**PROVIDED DATA:**

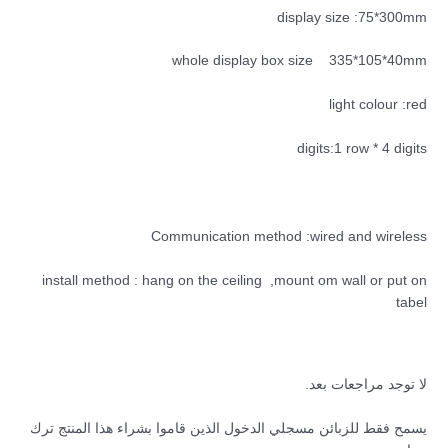
display size :75*300mm
whole display box size 335*105*40mm
light colour :red
digits:1 row * 4 digits
Communication method :wired and wireless
install method : hang on the ceiling ,mount om wall or put on
tabel
لا توجد مراجعات بعد.
يسمح فقط للزبائن مسجلي الدخول الذين قاموا بشراء هذا المنتج ترك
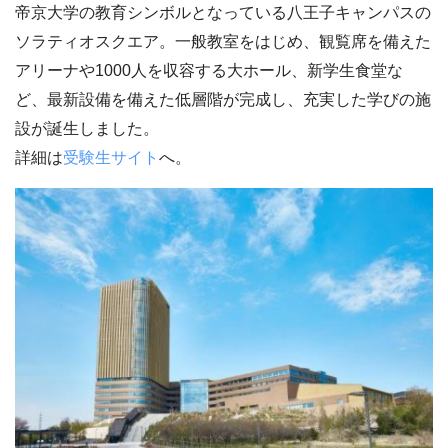
帝京大学の教育シンボルとなっている八王子キャンパスの
ソラティオスクエア。一般教室をはじめ、観覧席を備えた
アリーナや1000人を収容する大ホール、新学生食堂な
ど、最新設備を備えた低層階が完成し、充実した学びの施
設が誕生しました。
詳細は
受験生サイト
へ。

**THE PROBLEM:** Please output the material above unchanged, apart from removing the pictures.

**SOLUTION:**
display size :75*300mm
whole display box size 335*105*40mm
light colour :red
digits:1 row * 4 digits
Communication method :wired and wireless
install method : hang on the ceiling ,mount om wall or put on
tabel
لا توجد مراجعات بعد.
يسمح فقط للزبائن مسجلي الدخول الذين قاموا بشراء هذا المنتج ترك
帝京大学の教育シンボルとなっている八王子キャンパスの
ソラティオスクエア。一般教室をはじめ、観覧席を備えた
アリーナや1000人を収容する大ホール、新学生食堂な
ど、最新設備を備えた低層階が完成し、充実した学びの施
設が誕生しました。
詳細は
受験生サイト
へ。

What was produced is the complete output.